Depuis son arrivée sur la planète Gethen, Genly Aï a toujours eu froid. Il risque bien pis, comme tous les Envoyés de l'Ekumen. L'Ekumen n'est pas un empire, mais une coordination de mondes habités. Sur cent années-lumière, la guerre n'aurait aucun sens : à quoi bon envoyer une armada sur un monde dont on recherche l'alliance ? Genly Aï est venu seul, comme tous les Envoyés ; s'il échoue, on recommencera dans un siècle ou deux. Mais les seigneurs de Gethen y voient un piège. La peur tourne vite à la haine, quand on découvre que l'Envoyé n'a qu'un seul sexe, et qu'il est perpétuellement disponible. Une monstruosité, voilà ce qu'il est. Sur cette planète hostile, il aura du mal à se faire accepter comme un ami — c'est à peine si l'on verra en lui un homme.

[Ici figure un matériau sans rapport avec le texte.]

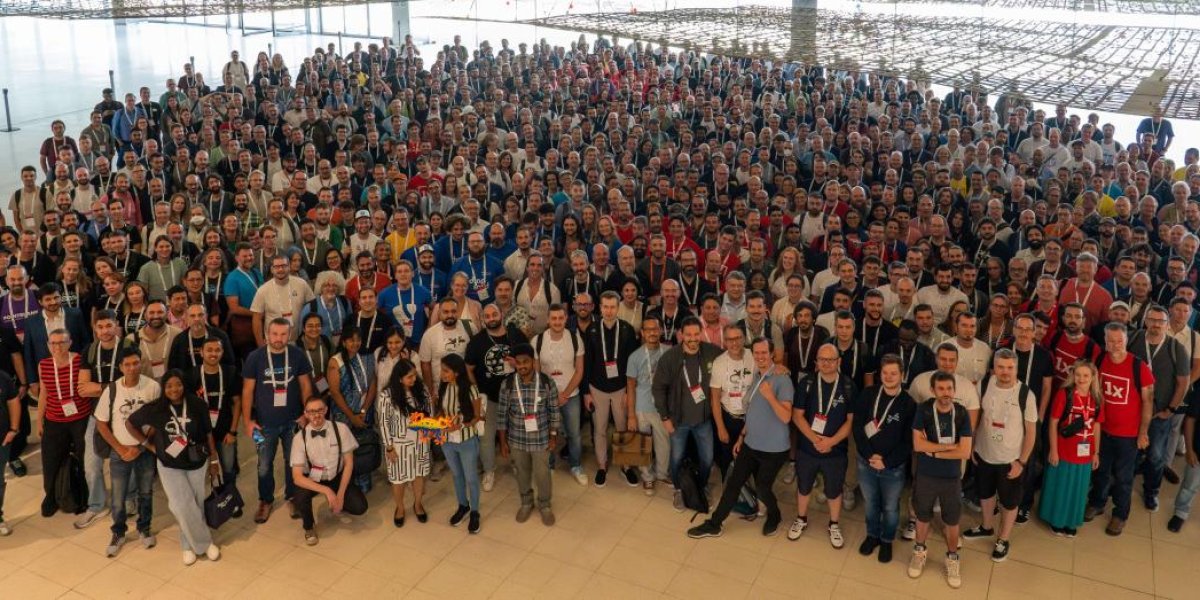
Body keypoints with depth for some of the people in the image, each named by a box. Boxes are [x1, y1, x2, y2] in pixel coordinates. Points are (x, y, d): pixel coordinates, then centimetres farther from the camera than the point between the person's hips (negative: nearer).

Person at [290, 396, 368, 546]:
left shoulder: (341, 429, -18)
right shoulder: (301, 437, -20)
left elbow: (348, 463, -8)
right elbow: (297, 477, -21)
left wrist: (340, 494, -15)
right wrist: (326, 491, -32)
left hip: (337, 478, 1)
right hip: (312, 480, -1)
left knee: (360, 507, -19)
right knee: (300, 498, -33)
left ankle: (338, 507, 19)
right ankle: (309, 527, 3)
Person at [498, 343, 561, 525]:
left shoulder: (547, 382, -15)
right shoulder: (507, 384, -13)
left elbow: (554, 412, -6)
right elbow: (502, 415, -5)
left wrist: (553, 437, -3)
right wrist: (503, 441, -2)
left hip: (541, 439, -1)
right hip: (516, 440, 1)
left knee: (542, 474, 13)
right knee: (522, 473, 20)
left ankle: (545, 505, 38)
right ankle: (526, 502, 44)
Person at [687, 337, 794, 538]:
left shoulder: (782, 380, -19)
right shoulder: (756, 377, 6)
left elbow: (786, 417, -27)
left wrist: (770, 396, -39)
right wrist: (742, 436, 16)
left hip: (774, 449, -7)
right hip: (750, 444, 7)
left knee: (763, 489, 8)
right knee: (733, 483, 9)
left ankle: (774, 517, 38)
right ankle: (713, 524, 18)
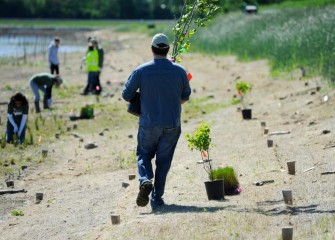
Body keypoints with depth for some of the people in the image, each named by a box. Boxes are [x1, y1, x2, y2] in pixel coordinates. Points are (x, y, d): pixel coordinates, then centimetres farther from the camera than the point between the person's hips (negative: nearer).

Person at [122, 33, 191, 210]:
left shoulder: (141, 71, -9)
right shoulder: (179, 71, -4)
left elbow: (126, 95, -4)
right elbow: (185, 97, 9)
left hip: (148, 124, -1)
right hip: (172, 125, 1)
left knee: (144, 154, 17)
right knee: (163, 161, 10)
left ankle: (145, 180, -12)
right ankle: (157, 199, 8)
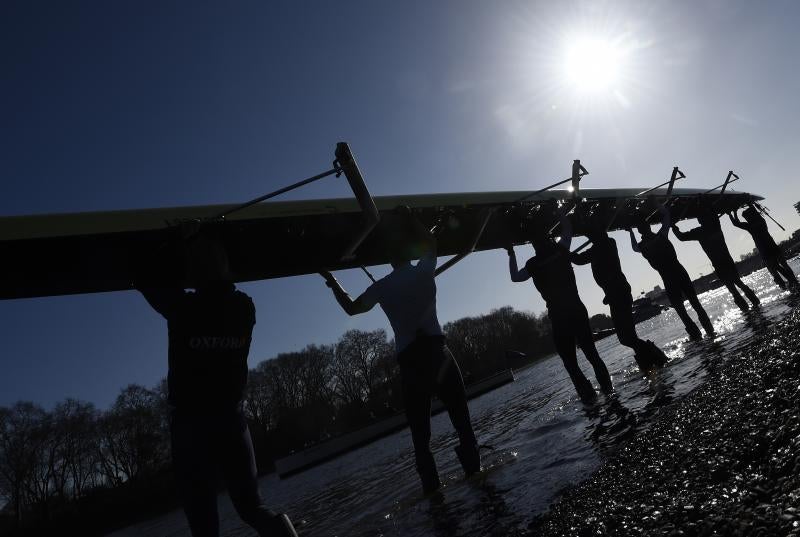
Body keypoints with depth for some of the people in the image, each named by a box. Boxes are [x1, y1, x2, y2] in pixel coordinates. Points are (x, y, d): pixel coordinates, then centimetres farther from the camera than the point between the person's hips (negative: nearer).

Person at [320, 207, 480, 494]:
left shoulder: (382, 286, 5)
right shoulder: (424, 271, 4)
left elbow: (351, 308, 12)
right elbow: (430, 242, 22)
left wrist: (332, 282, 22)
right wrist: (409, 219, 29)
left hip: (409, 358, 1)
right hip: (435, 348, 0)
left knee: (419, 426, 6)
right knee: (458, 408, 9)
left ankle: (431, 482, 6)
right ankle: (472, 463, 6)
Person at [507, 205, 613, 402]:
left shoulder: (533, 264, -8)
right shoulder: (561, 249, -2)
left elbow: (515, 277, 12)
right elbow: (567, 227, 17)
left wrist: (511, 255, 15)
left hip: (558, 315, -3)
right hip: (577, 309, 3)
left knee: (569, 360, 7)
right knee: (591, 352, 16)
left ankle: (588, 393, 4)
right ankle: (606, 386, 18)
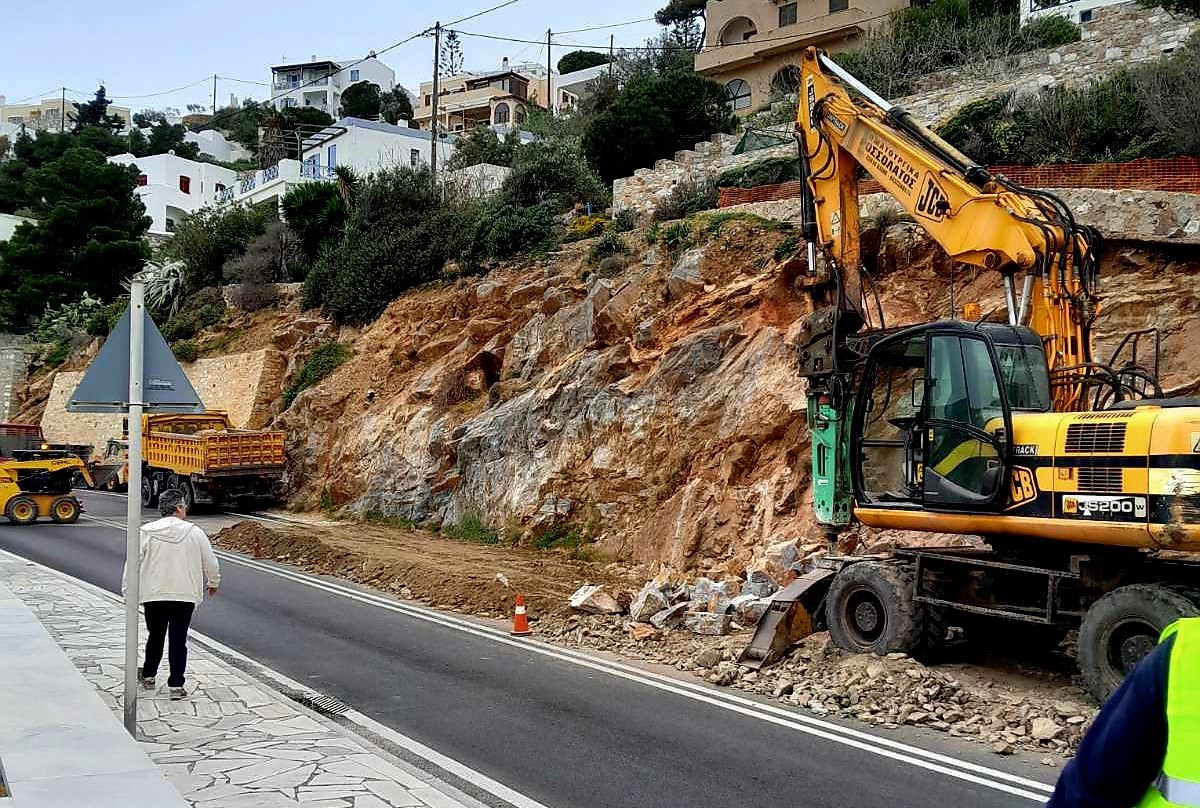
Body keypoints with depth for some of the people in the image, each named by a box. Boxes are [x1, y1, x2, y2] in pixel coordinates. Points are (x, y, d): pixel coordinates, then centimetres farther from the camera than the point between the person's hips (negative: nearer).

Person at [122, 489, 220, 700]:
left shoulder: (146, 532, -4)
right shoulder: (194, 533, -4)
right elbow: (211, 562, 3)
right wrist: (213, 583, 22)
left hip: (154, 595, 2)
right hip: (185, 595, -1)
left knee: (155, 637, 20)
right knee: (178, 641, 3)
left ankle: (148, 676, 34)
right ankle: (176, 686, 2)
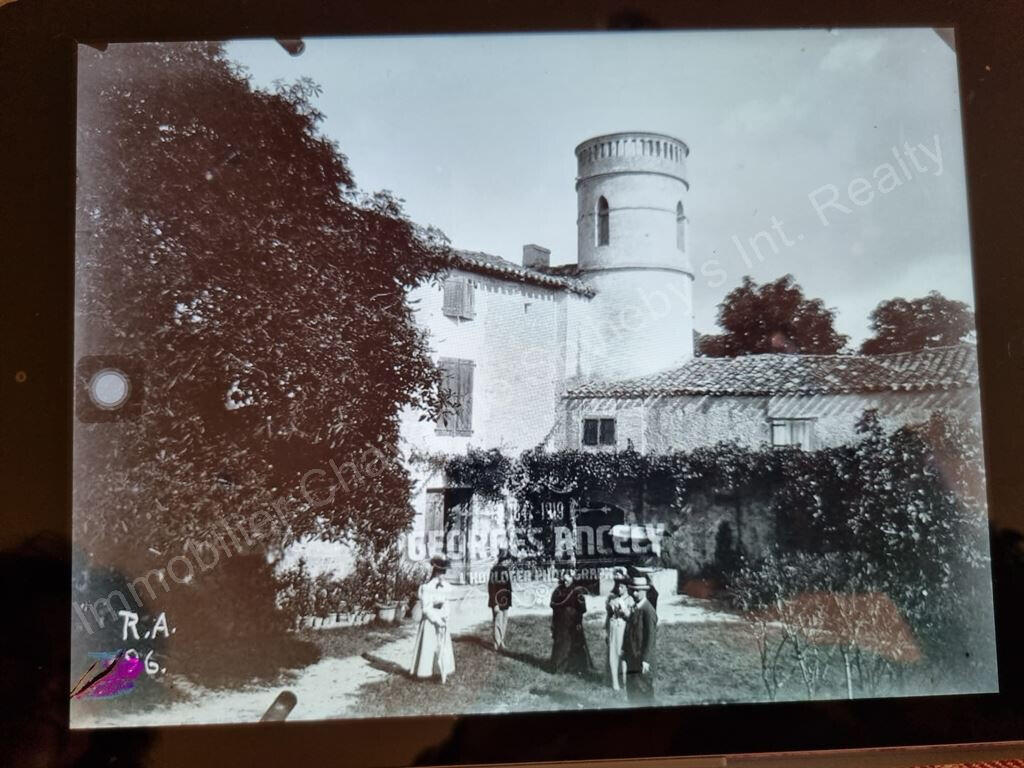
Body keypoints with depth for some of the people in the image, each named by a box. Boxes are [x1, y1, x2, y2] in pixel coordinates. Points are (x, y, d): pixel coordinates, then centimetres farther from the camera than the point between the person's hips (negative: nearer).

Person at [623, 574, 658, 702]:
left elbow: (650, 637, -20)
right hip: (632, 659, 9)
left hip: (642, 660, -9)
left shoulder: (648, 610, -18)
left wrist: (645, 660, -21)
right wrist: (624, 649, 14)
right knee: (631, 689, 17)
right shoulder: (635, 608, 11)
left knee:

Ursula Le Guin, née en 1929, est la fille de l'ethnologue Theodora Kroeber. Depuis des années, elle occupe dans la SF une place à part : sans méconnaître les cauchemars ambiants, elle édifie des univers chatoyants où des personnages étrangement sereins s'essaient à tenir compte des autres, à respecter leurs particularités, à vivre ensemble tout simplement. Elle a obtenu le Prix Hugo en 1975, pour son roman "les Dépossédés".